#### Provided entries ####

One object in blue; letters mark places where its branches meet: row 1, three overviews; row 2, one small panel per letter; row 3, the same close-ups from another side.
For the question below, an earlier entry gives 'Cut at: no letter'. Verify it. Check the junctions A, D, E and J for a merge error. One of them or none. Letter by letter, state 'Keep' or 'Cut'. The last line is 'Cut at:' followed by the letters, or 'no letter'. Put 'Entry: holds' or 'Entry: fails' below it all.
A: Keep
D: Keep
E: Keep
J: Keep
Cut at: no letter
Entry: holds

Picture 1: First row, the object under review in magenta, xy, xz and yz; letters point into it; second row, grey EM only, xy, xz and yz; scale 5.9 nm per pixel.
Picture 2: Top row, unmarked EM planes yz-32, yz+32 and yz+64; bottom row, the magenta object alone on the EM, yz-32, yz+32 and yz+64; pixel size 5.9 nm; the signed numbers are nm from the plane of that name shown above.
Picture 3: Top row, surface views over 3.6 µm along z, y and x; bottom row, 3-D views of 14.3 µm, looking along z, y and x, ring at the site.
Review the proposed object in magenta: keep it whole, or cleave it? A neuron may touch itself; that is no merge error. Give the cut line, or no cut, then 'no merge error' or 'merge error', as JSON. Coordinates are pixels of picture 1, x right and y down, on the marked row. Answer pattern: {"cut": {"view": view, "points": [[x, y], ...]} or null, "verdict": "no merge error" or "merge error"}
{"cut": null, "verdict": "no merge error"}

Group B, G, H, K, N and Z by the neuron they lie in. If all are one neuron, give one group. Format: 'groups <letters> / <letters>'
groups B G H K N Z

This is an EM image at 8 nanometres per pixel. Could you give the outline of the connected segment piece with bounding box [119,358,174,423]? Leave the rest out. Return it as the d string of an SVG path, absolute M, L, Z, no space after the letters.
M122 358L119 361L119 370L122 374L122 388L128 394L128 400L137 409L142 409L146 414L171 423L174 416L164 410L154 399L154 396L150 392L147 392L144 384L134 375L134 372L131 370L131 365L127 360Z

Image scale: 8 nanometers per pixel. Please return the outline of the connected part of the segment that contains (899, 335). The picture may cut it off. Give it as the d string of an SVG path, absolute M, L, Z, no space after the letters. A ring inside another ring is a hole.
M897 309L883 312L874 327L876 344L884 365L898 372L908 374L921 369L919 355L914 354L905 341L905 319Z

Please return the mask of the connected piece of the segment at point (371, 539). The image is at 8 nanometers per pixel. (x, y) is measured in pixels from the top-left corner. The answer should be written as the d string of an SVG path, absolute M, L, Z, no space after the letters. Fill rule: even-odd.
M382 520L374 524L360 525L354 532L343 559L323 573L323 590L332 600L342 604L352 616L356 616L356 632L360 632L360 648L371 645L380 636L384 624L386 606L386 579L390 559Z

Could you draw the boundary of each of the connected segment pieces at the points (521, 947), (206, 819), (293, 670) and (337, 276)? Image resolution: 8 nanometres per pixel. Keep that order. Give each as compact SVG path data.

####

__Task directions__
A complete answer gives every line of the records holding "bottom".

__Your solution__
Picture 2: Top row, unmarked EM planes yz-32, yz+32 and yz+64; bottom row, the magenta object alone on the EM, yz-32, yz+32 and yz+64; pixel size 5.9 nm; the signed numbers are nm from the plane of that name shown above.
Picture 3: Top row, surface views over 3.6 µm along z, y and x; bottom row, 3-D views of 14.3 µm, looking along z, y and x, ring at the site.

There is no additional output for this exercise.